A separate bootloader and key on USB does not protect against many physical attacks, nor ones that involve changing the firmware or nvram configuration through software attacks. Without some sort of sealed keys or attestation of the platform configuration, your external bootloader has no guarantees that the device itself has not been backdoored. mjg59's tpm-totp talk[1] discussed the difficulty of trusting the firmware that loaded the bootloader that loaded the kernel that is now asking for your password (although even with that it is necessary to add integrity protections on the encrypted disk, otherwise there are a variety of attacks against the systems).
Secure Boot is trustable, if you remove the vendor keys and reprogram the platform key with one under your own control. Likewise, the TPM is useful for protecting your secrets, not just enforcing DRM, if you take ownership of it and make use of the sealed key policies.
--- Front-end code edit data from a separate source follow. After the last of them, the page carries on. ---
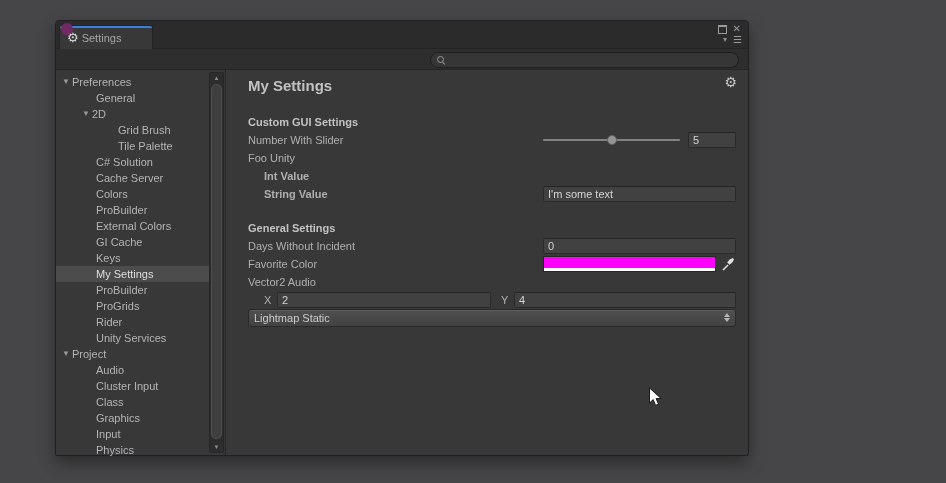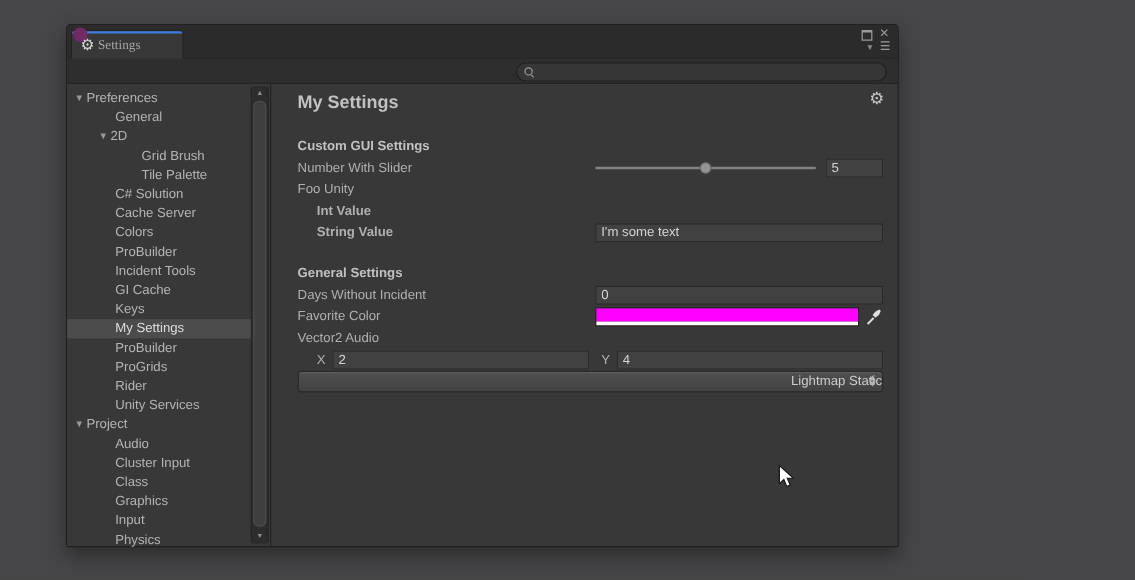--- a/index.html
+++ b/index.html
@@ -17,7 +17,7 @@
   .tab-accent{position:absolute;left:0;top:0;width:100%;height:2px;border-radius:3px 3px 0 0;}
   .tab-dot{position:absolute;left:1px;top:-3px;width:12px;height:12px;border-radius:50%;z-index:1;}
   .tab-gear{position:relative;z-index:2;margin-left:7px;font-size:13px;color:#d6d6d6;line-height:1;}
-  .tab-label{margin-left:3px;font-size:11px;color:#a6a6a6;position:relative;z-index:2;font-family:Liberation Serif, serif;}
+  .tab-label{margin-left:3px;font-size:11px;color:#a6a6a6;position:relative;z-index:2;}
   .win-ctrls{position:absolute;right:7px;top:3px;display:flex;flex-direction:column;align-items:flex-end;gap:1px;}
   .wc-row{display:flex;align-items:center;gap:6px;}
   .wc-max{width:7px;height:6px;border:1px solid #9a9a9a;border-top-width:2px;}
See the safeboot.dev threat model[2] for how these protections are applied and how they detect or prevent many sorts of attacks.
I think there are some misunderstandings in this thread about what Secure Boot is and how it works. Secure Boot doesn't protect your disk encryption key.
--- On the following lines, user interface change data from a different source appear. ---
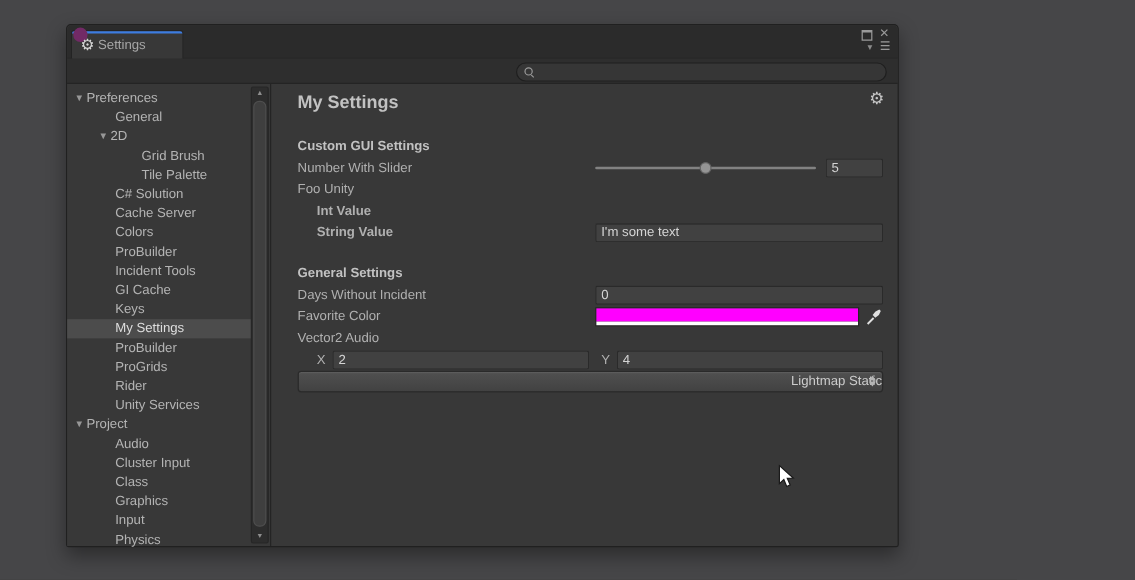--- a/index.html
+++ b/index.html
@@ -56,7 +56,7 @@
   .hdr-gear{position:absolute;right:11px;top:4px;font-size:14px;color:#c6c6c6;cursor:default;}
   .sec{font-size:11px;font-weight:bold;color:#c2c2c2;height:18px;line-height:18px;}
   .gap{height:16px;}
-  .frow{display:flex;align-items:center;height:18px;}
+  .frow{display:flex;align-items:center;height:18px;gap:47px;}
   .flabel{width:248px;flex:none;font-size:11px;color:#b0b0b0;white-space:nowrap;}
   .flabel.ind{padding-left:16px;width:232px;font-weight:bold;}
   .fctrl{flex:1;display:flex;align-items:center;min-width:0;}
The purpose of Secure Boot is to validate that the bootloader is trusted so that you can have some assurance that you're not giving your disk encryption password to a fake bootloader which phishes you.
Secure Boot doesn't give any agency more control over your machine than if you were not running Secure Boot. Using Secure Boot is strictly more secure than not using it, even if you don't trust the parties who made the implementation.
You could say "Your computer is trustable, if you have verified the silicon of your CPU, motherboard, etc." and it would be equally true. Secure Boot isn't perfect, but it's a lot better than no Secure Boot.
The only argument against it is that it provides a false sense of security, which is only a problem if you decrease security in other areas as a result of using Secure Boot.
Secure Boot is trustable, if you remove the vendor keys and reprogram the platform key with one under your own control. Likewise, the TPM is useful for protecting your secrets, not just enforcing DRM, if you take ownership of it and make use of the sealed key policies. See the safeboot.dev threat model[2] for how these protections are applied and how they detect or prevent many sorts of attacks.